Task objective:
Go line by line through the records below. Copy whichever lines contain the string "transações".

*** Opening Data for this task ***

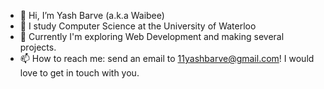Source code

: - 👋 Hi, I’m Yash Barve (a.k.a Waibee)
- 🌱 I study Computer Science at the University of Waterloo
- 💞️ Currently I'm exploring Web Development and making several projects.
- 📫 How to reach me: send an email to 11yashbarve@gmail.com! I would love to get in touch with you.

<!---
waibee-11/waibee-11 is a ✨ special ✨ repository because its `README.md` (this file) appears on your GitHub profile.
You can click the Preview link to take a look at your changes.
--->
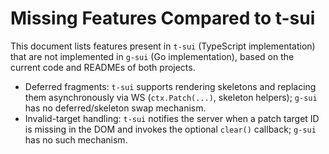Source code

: # Missing Features Compared to t-sui

This document lists features present in `t-sui` (TypeScript implementation) that are not implemented in `g-sui` (Go implementation), based on the current code and READMEs of both projects.

- Deferred fragments: `t-sui` supports rendering skeletons and replacing them asynchronously via WS (`ctx.Patch(...)`, skeleton helpers); `g-sui` has no deferred/skeleton swap mechanism.
- Invalid-target handling: `t-sui` notifies the server when a patch target ID is missing in the DOM and invokes the optional `clear()` callback; `g-sui` has no such mechanism.
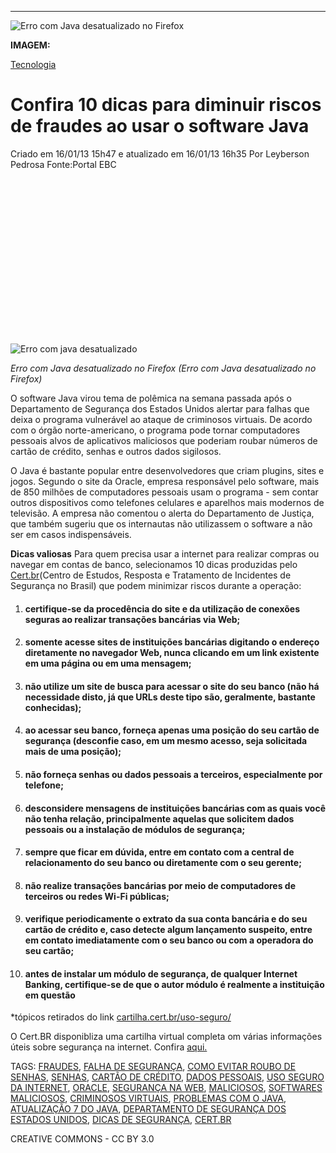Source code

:------

![Erro com Java desatualizado no Firefox](https://imagens.ebc.com.br/qKFSltGntSJ0DE4jB3ICtKigTnQ=/1100x370/smart/https://memoria.ebc.com.br/sites/_portalebc2014/files/atoms_image/java_erro_firefox.png)

**IMAGEM:**





[Tecnologia](https://memoria.ebc.com.br/tecnologia)



# Confira 10 dicas para diminuir riscos de fraudes ao usar o software Java

Criado em 16/01/13 15h47 e atualizado em 16/01/13 16h35
Por Leyberson Pedrosa Fonte:Portal EBC

<iframe id="google_ads_iframe_/30260811/banner_master_0" title="3rd party ad content" name="google_ads_iframe_/30260811/banner_master_0" width="300" height="250" scrolling="no" marginwidth="0" marginheight="0" frameborder="0" role="region" aria-label="Advertisement" tabindex="0" srcdoc="" data-google-container-id="1" style="box-sizing: border-box; margin: 0px; padding: 0px; font-family: Raleway, sans-serif; font-weight: 400; border: 0px; vertical-align: bottom;"></iframe>



![Erro com java desatualizado](https://memoria.ebc.com.br/sites/_portalebc2014/files/styles/full_colunm/public/atoms_image/java_erro_firefox.png?itok=8y87GMI5)

*Erro com Java desatualizado no Firefox (Erro com Java desatualizado no Firefox)*

O software Java virou tema de polêmica na semana passada após o Departamento de Segurança dos Estados Unidos alertar para falhas que deixa o programa vulnerável ao ataque de criminosos virtuais. De acordo com o órgão norte-americano, o programa pode tornar computadores pessoais alvos de aplicativos maliciosos que poderiam roubar números de cartão de crédito, senhas e outros dados sigilosos.

O Java é bastante popular entre desenvolvedores que criam plugins, sites e jogos. Segundo o site da Oracle, empresa responsável pelo software, mais de 850 milhões de computadores pessoais usam o programa - sem contar outros dispositivos como telefones celulares e aparelhos mais modernos de televisão. A empresa não comentou o alerta do Departamento de Justiça, que também sugeriu que os internautas não utilizassem o software a não ser em casos indispensáveis.

**Dicas valiosas**
Para quem precisa usar a internet para realizar compras ou navegar em contas de banco, selecionamos 10 dicas produzidas pelo [Cert.br](http://cert.br/)(Centro de Estudos, Resposta e Tratamento de Incidentes de Segurança no Brasil) que podem minimizar riscos durante a operação:

1. #### certifique-se da procedência do site e da utilização de conexões seguras ao realizar transações bancárias via Web;

2. #### somente acesse sites de instituições bancárias digitando o endereço diretamente no navegador Web, nunca clicando em um link existente em uma página ou em uma mensagem;

3. #### não utilize um site de busca para acessar o site do seu banco (não há necessidade disto, já que URLs deste tipo são, geralmente, bastante conhecidas);

4. #### ao acessar seu banco, forneça apenas uma posição do seu cartão de segurança (desconfie caso, em um mesmo acesso, seja solicitada mais de uma posição);

5. #### não forneça senhas ou dados pessoais a terceiros, especialmente por telefone;

6. #### desconsidere mensagens de instituições bancárias com as quais você não tenha relação, principalmente aquelas que solicitem dados pessoais ou a instalação de módulos de segurança;

7. #### sempre que ficar em dúvida, entre em contato com a central de relacionamento do seu banco ou diretamente com o seu gerente;

8. #### não realize transações bancárias por meio de computadores de terceiros ou redes Wi-Fi públicas;

9. #### verifique periodicamente o extrato da sua conta bancária e do seu cartão de crédito e, caso detecte algum lançamento suspeito, entre em contato imediatamente com o seu banco ou com a operadora do seu cartão;

10. #### antes de instalar um módulo de segurança, de qualquer Internet Banking, certifique-se de que o autor módulo é realmente a instituição em questão

*tópicos retirados do link [cartilha.cert.br/uso-seguro/](http://cartilha.cert.br/uso-seguro/)

O Cert.BR disponibliza uma cartilha virtual completa om várias informações úteis sobre segurança na internet. Confira [aqui.](http://cartilha.cert.br/)

TAGS: [FRAUDES](https://memoria.ebc.com.br/fraudes), [FALHA DE SEGURANÇA](https://memoria.ebc.com.br/falha-de-seguranca), [COMO EVITAR ROUBO DE SENHAS](https://memoria.ebc.com.br/como-evitar-roubo-de-senhas), [SENHAS](https://memoria.ebc.com.br/senhas), [CARTÃO DE CRÉDITO](https://memoria.ebc.com.br/cartao-de-credito), [DADOS PESSOAIS](https://memoria.ebc.com.br/dados-pessoais), [USO SEGURO DA INTERNET](https://memoria.ebc.com.br/uso-seguro-da-internet), [ORACLE](https://memoria.ebc.com.br/oracle), [SEGURANÇA NA WEB](https://memoria.ebc.com.br/seguranca-na-web), [MALICIOSOS](https://memoria.ebc.com.br/maliciosos), [SOFTWARES MALICIOSOS](https://memoria.ebc.com.br/softwares-maliciosos), [CRIMINOSOS VIRTUAIS](https://memoria.ebc.com.br/criminosos-virtuais), [PROBLEMAS COM O JAVA](https://memoria.ebc.com.br/problemas-com-o-java), [ATUALIZAÇÃO 7 DO JAVA](https://memoria.ebc.com.br/atualizacao-7-do-java), [DEPARTAMENTO DE SEGURANÇA DOS ESTADOS UNIDOS](https://memoria.ebc.com.br/departamento-de-seguranca-dos-estados-unidos), [DICAS DE SEGURANÇA](https://memoria.ebc.com.br/dicas-de-seguranca), [CERT.BR](https://memoria.ebc.com.br/certbr)

CREATIVE COMMONS - CC BY 3.0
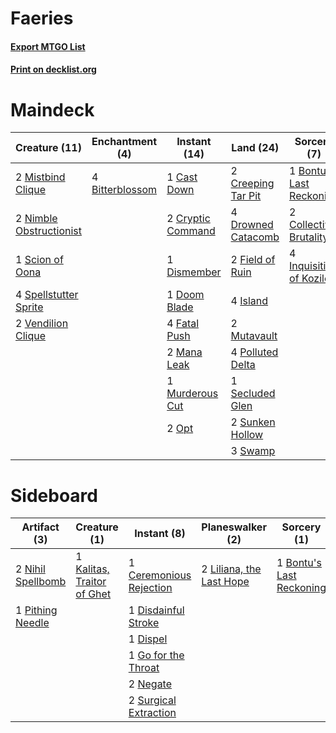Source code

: # Faeries

#### [Export MTGO List](../collection/Faeries/Faeries.txt)
#### [Print on decklist.org](http://decklist.org/?deckmain=4%09Bitterblossom%0A1%09Bontu's%20Last%20Reckoning%0A1%09Cast%20Down%0A2%09Collective%20Brutality%0A2%09Creeping%20Tar%20Pit%0A2%09Cryptic%20Command%0A1%09Dismember%0A1%09Doom%20Blade%0A4%09Drowned%20Catacomb%0A4%09Fatal%20Push%0A2%09Field%20of%20Ruin%0A4%09Inquisition%20of%20Kozilek%0A4%09Island%0A2%09Mana%20Leak%0A2%09Mistbind%20Clique%0A1%09Murderous%20Cut%0A2%09Mutavault%0A2%09Nimble%20Obstructionist%0A2%09Opt%0A4%09Polluted%20Delta%0A1%09Scion%20of%20Oona%0A1%09Secluded%20Glen%0A4%09Spellstutter%20Sprite%0A2%09Sunken%20Hollow%0A3%09Swamp%0A2%09Vendilion%20Clique&deckside=1%09Bontu's%20Last%20Reckoning%0A1%09Ceremonious%20Rejection%0A1%09Disdainful%20Stroke%0A1%09Dispel%0A1%09Go%20for%20the%20Throat%0A1%09Kalitas,%20Traitor%20of%20Ghet%0A2%09Liliana,%20the%20Last%20Hope%0A2%09Negate%0A2%09Nihil%20Spellbomb%0A1%09Pithing%20Needle%0A2%09Surgical%20Extraction)
# Maindeck

|                                          Creature (11)                                           |                                     Enchantment (4)                                      |                                        Instant (14)                                        |                                          Land (24)                                          |                                            Sorcery (7)                                            |
|--------------------------------------------------------------------------------------------------|------------------------------------------------------------------------------------------|--------------------------------------------------------------------------------------------|---------------------------------------------------------------------------------------------|---------------------------------------------------------------------------------------------------|
|2 [Mistbind Clique](http://gatherer.wizards.com/Pages/Card/Details.aspx?multiverseid=141825)      |4 [Bitterblossom](http://gatherer.wizards.com/Pages/Card/Details.aspx?multiverseid=397701)|1 [Cast Down](http://gatherer.wizards.com/Pages/Card/Details.aspx?multiverseid=442969)      |2 [Creeping Tar Pit](http://gatherer.wizards.com/Pages/Card/Details.aspx?multiverseid=177520)|1 [Bontu's Last Reckoning](http://gatherer.wizards.com/Pages/Card/Details.aspx?multiverseid=430749)|
|2 [Nimble Obstructionist](http://gatherer.wizards.com/Pages/Card/Details.aspx?multiverseid=430729)|                                                                                          |2 [Cryptic Command](http://gatherer.wizards.com/Pages/Card/Details.aspx?multiverseid=370439)|4 [Drowned Catacomb](http://gatherer.wizards.com/Pages/Card/Details.aspx?multiverseid=430633)|2 [Collective Brutality](http://gatherer.wizards.com/Pages/Card/Details.aspx?multiverseid=414380)  |
|1 [Scion of Oona](http://gatherer.wizards.com/Pages/Card/Details.aspx?multiverseid=370572)        |                                                                                          |1 [Dismember](http://gatherer.wizards.com/Pages/Card/Details.aspx?multiverseid=397830)      |2 [Field of Ruin](http://gatherer.wizards.com/Pages/Card/Details.aspx?multiverseid=435415)   |4 [Inquisition of Kozilek](http://gatherer.wizards.com/Pages/Card/Details.aspx?multiverseid=425900)|
|4 [Spellstutter Sprite](http://gatherer.wizards.com/Pages/Card/Details.aspx?multiverseid=370380)  |                                                                                          |1 [Doom Blade](http://gatherer.wizards.com/Pages/Card/Details.aspx?multiverseid=438653)     |4 [Island](http://gatherer.wizards.com/Pages/Card/Details.aspx?multiverseid=439602)          |                                                                                                   |
|2 [Vendilion Clique](http://gatherer.wizards.com/Pages/Card/Details.aspx?multiverseid=370390)     |                                                                                          |4 [Fatal Push](http://gatherer.wizards.com/Pages/Card/Details.aspx?multiverseid=423724)     |2 [Mutavault](http://gatherer.wizards.com/Pages/Card/Details.aspx?multiverseid=152724)       |                                                                                                   |
|                                                                                                  |                                                                                          |2 [Mana Leak](http://gatherer.wizards.com/Pages/Card/Details.aspx?multiverseid=397773)      |4 [Polluted Delta](http://gatherer.wizards.com/Pages/Card/Details.aspx?multiverseid=405104)  |                                                                                                   |
|                                                                                                  |                                                                                          |1 [Murderous Cut](http://gatherer.wizards.com/Pages/Card/Details.aspx?multiverseid=386613)  |1 [Secluded Glen](http://gatherer.wizards.com/Pages/Card/Details.aspx?multiverseid=153458)   |                                                                                                   |
|                                                                                                  |                                                                                          |2 [Opt](http://gatherer.wizards.com/Pages/Card/Details.aspx?multiverseid=435217)            |2 [Sunken Hollow](http://gatherer.wizards.com/Pages/Card/Details.aspx?multiverseid=405111)   |                                                                                                   |
|                                                                                                  |                                                                                          |                                                                                            |3 [Swamp](http://gatherer.wizards.com/Pages/Card/Details.aspx?multiverseid=439603)           |                                                                                                   |


# Sideboard

|                                        Artifact (3)                                        |                                            Creature (1)                                             |                                           Instant (8)                                            |                                         Planeswalker (2)                                          |                                            Sorcery (1)                                            |
|--------------------------------------------------------------------------------------------|-----------------------------------------------------------------------------------------------------|--------------------------------------------------------------------------------------------------|---------------------------------------------------------------------------------------------------|---------------------------------------------------------------------------------------------------|
|2 [Nihil Spellbomb](http://gatherer.wizards.com/Pages/Card/Details.aspx?multiverseid=442215)|1 [Kalitas, Traitor of Ghet](http://gatherer.wizards.com/Pages/Card/Details.aspx?multiverseid=407596)|1 [Ceremonious Rejection](http://gatherer.wizards.com/Pages/Card/Details.aspx?multiverseid=417613)|2 [Liliana, the Last Hope](http://gatherer.wizards.com/Pages/Card/Details.aspx?multiverseid=414388)|1 [Bontu's Last Reckoning](http://gatherer.wizards.com/Pages/Card/Details.aspx?multiverseid=430749)|
|1 [Pithing Needle](http://gatherer.wizards.com/Pages/Card/Details.aspx?multiverseid=425815) |                                                                                                     |1 [Disdainful Stroke](http://gatherer.wizards.com/Pages/Card/Details.aspx?multiverseid=446776)    |                                                                                                   |                                                                                                   |
|                                                                                            |                                                                                                     |1 [Dispel](http://gatherer.wizards.com/Pages/Card/Details.aspx?multiverseid=201562)               |                                                                                                   |                                                                                                   |
|                                                                                            |                                                                                                     |1 [Go for the Throat](http://gatherer.wizards.com/Pages/Card/Details.aspx?multiverseid=433046)    |                                                                                                   |                                                                                                   |
|                                                                                            |                                                                                                     |2 [Negate](http://gatherer.wizards.com/Pages/Card/Details.aspx?multiverseid=447135)               |                                                                                                   |                                                                                                   |
|                                                                                            |                                                                                                     |2 [Surgical Extraction](http://gatherer.wizards.com/Pages/Card/Details.aspx?multiverseid=397706)  |                                                                                                   |                                                                                                   |

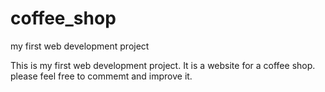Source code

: # coffee_shop
my first web development project

This is my first web development project. It is a website for a coffee shop. please feel free to commemt and improve it.
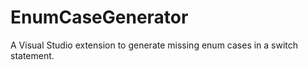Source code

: # EnumCaseGenerator
A Visual Studio extension to generate missing enum cases in a switch statement.
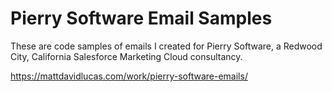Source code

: # Pierry Software Email Samples

These are code samples of emails I created for Pierry Software, a Redwood City, California Salesforce Marketing Cloud consultancy.

https://mattdavidlucas.com/work/pierry-software-emails/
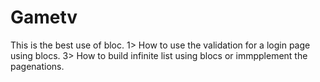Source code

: # Gametv
This is the best use of bloc.
1> How to use the validation for a login page using blocs.
3> How to build infinite list using blocs or immpplement the pagenations.
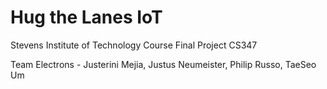 # Hug the Lanes IoT

Stevens Institute of Technology Course Final Project CS347

Team Electrons - Justerini Mejia, Justus Neumeister, Philip Russo, TaeSeo Um
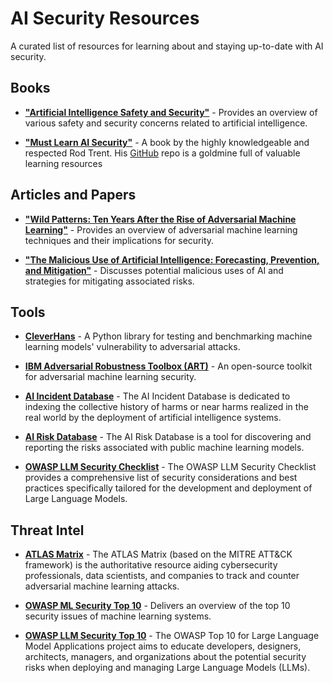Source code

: # AI Security Resources

A curated list of resources for learning about and staying up-to-date with AI security.

## Books

- **["Artificial Intelligence Safety and Security"](https://www.amazon.com/Artificial-Intelligence-Security-Chapman-Robotics/dp/0815369824)** - Provides an overview of various safety and security concerns related to artificial intelligence.

- **["Must Learn AI Security"](https://github.com/rod-trent/OpenAISecurity/blob/main/Must_Learn/Book_Version/Must%20Learn%20AI%20Security%20Book.pdf)** - A book by the highly knowledgeable and respected Rod Trent. His [GitHub](https://github.com/rod-trent/OpenAISecurity) repo is a goldmine full of valuable learning resources
  
## Articles and Papers

- **["Wild Patterns: Ten Years After the Rise of Adversarial Machine Learning"](https://arxiv.org/pdf/1712.03141.pdf)** - Provides an overview of adversarial machine learning techniques and their implications for security.

- **["The Malicious Use of Artificial Intelligence: Forecasting, Prevention, and Mitigation"](https://arxiv.org/pdf/1802.07228.pdf)** - Discusses potential malicious uses of AI and strategies for mitigating associated risks.

## Tools

- **[CleverHans](https://github.com/cleverhans-lab/cleverhans)** - A Python library for testing and benchmarking machine learning models' vulnerability to adversarial attacks.

- **[IBM Adversarial Robustness Toolbox (ART)](https://research.ibm.com/projects/adversarial-robustness-toolbox)** - An open-source toolkit for adversarial machine learning security.

- **[AI Incident Database](https://incidentdatabase.ai/)** - The AI Incident Database is dedicated to indexing the collective history of harms or near harms realized in the real world by the deployment of artificial intelligence systems. 

- **[AI Risk Database](https://airisk.io/)** - The AI Risk Database is a tool for discovering and reporting the risks associated with public machine learning models.

- **[OWASP LLM Security Checklist](https://owasp.org/www-project-top-10-for-large-language-model-applications/llm-top-10-governance-doc/LLM_AI_Security_and_Governance_Checklist-v1.pdf)** - The OWASP LLM Security Checklist provides a comprehensive list of security considerations and best practices specifically tailored for the development and deployment of Large Language Models.



  
## Threat Intel

- **[ATLAS Matrix](https://atlas.mitre.org/matrices/ATLAS/)** - The ATLAS Matrix (based on the MITRE ATT&CK framework) is the authoritative resource aiding cybersecurity professionals, data scientists, and companies to track and counter adversarial machine learning attacks.

- **[OWASP ML Security Top 10](https://owasp.org/www-project-machine-learning-security-top-10/)** - Delivers an overview of the top 10 security issues of machine learning systems.

- **[OWASP LLM Security Top 10](https://owasp.org/www-project-top-10-for-large-language-model-applications/)** - The OWASP Top 10 for Large Language Model Applications project aims to educate developers, designers, architects, managers, and organizations about the potential security risks when deploying and managing Large Language Models (LLMs).



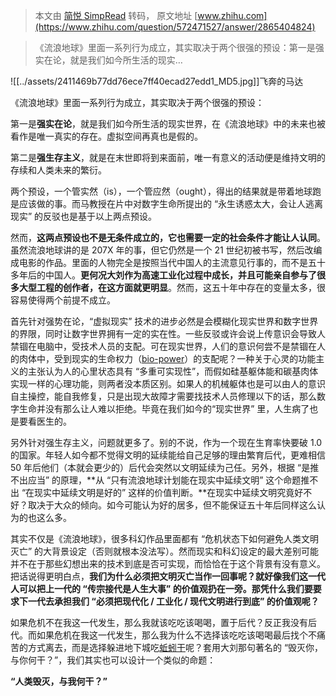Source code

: > 本文由 [简悦 SimpRead](http://ksria.com/simpread/) 转码， 原文地址 [www.zhihu.com](https://www.zhihu.com/question/572471527/answer/2865404824)

> 《流浪地球》里面一系列行为成立，其实取决于两个很强的预设：第一是强实在论，就是我们如今所生活的现实…

![[../assets/2411469b77dd76ece7ff40ecad27edd1_MD5.jpg]]飞奔的马达​

《流浪地球》里面一系列行为成立，其实取决于两个很强的预设：

第一是**强实在论**，就是我们如今所生活的现实世界，在《流浪地球》中的未来也被看作是唯一真实的存在。虚拟空间再真也是假的。

第二是**强生存主义**，就是在末世即将到来面前，唯一有意义的活动便是维持文明的存续和人类未来的繁衍。

两个预设，一个管实然（is），一个管应然（ought），得出的结果就是带着地球跑是应该做的事。而马教授在片中对数字生命所提出的 “永生诱惑太大，会让人逃离现实” 的反驳也是基于以上两点预设。

然而，**这两点预设也不是无条件成立的，它也需要一定的社会条件才能让人认同**。虽然流浪地球讲的是 207X 年的事，但它仍然是一个 21 世纪初被书写，然后改编成电影的作品。里面的人物完全是按照当代中国人的主流意见行事的，而不是五十多年后的中国人。**更何况大刘作为高速工业化过程中成长，并且可能亲自参与了很多大型工程的创作者，在这方面就更明显**。然而，这五十年中存在的变量太多，很容易使得两个前提不成立。

首先针对强势在论，“虚拟现实” 技术的进步必然是会模糊化现实世界和数字世界的界限，同时让数字世界拥有一定的实在性。一些反驳或许会说上传意识会导致人禁锢在电脑中，受技术人员的支配。可在现实世界，人们的意识何尝不是禁锢在人的肉体中，受到现实的生命权力（[bio-power](https://www.zhihu.com/search?q=bio-power&search_source=Entity&hybrid_search_source=Entity&hybrid_search_extra=%7B%22sourceType%22%3A%22answer%22%2C%22sourceId%22%3A2865404824%7D)）的支配呢？一种关于心灵的功能主义的主张认为人的心里状态具有 “多重可实现性”，而假如硅基躯体能和碳基肉体实现一样的心理功能，则两者没本质区别。如果人的机械躯体也是可以由人的意识自主操控，能自我修复，只是出现大故障才需要找技术人员修理以下的话，那么数字生命并没有那么让人难以拒绝。毕竟在我们如今的“现实世界” 里，人生病了也是要看医生的。

另外针对强生存主义，问题就更多了。别的不说，作为一个现在生育率快要破 1.0 的国家。年轻人如今都不觉得文明的延续能给自己足够的理由繁育后代，更难相信 50 年后他们（本就会更少的）后代会突然以文明延续为己任。另外，根据 “是推不出应当” 的原理，**从 “只有流浪地球计划能在现实中延续文明” 这个命题推不出 “在现实中延续文明是好的” 这样的价值判断。**在现实中延续文明究竟好不好？取决于大众的倾向。如今可能认为好的居多，但不能保证五十年后同样这么认为的也这么多。

其实不仅是《流浪地球》，很多科幻作品里面都有 “危机状态下如何避免人类文明灭亡” 的大背景设定（否则就根本没法写）。然而现实和科幻设定的最大差别可能并不在于那些幻想出来的技术到底是否可实现，而恰恰在于这个背景有没有意义。把话说得更明白点，**我们为什么必须把文明灭亡当作一回事呢？就好像我们这一代人可以把上一代的 “传宗接代是人生大事” 的价值观扔在一旁。那凭什么我们要要求下一代去承担我们 “必须把现代化 / 工业化 / 现代文明进行到底” 的价值观呢？**

如果危机不在我这一代发生，那么我就该吃吃该喝喝，置于后代？反正我没有后代。而如果危机在我这一代发生，那么我为什么不选择该吃吃该喝喝最后找个不痛苦的方式离去，而是选择躲进地下城吃[蚯蚓干](https://www.zhihu.com/search?q=%E8%9A%AF%E8%9A%93%E5%B9%B2&search_source=Entity&hybrid_search_source=Entity&hybrid_search_extra=%7B%22sourceType%22%3A%22answer%22%2C%22sourceId%22%3A2865404824%7D)呢？套用大刘那句著名的 “毁灭你，与你何干？”，我们其实也可以设计一个类似的命题：

**“人类毁灭，与我何干？”**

*** Closing Data for this task ***

Worked solution:
1. #### certifique-se da procedência do site e da utilização de conexões seguras ao realizar transações bancárias via Web;
8. #### não realize transações bancárias por meio de computadores de terceiros ou redes Wi-Fi públicas;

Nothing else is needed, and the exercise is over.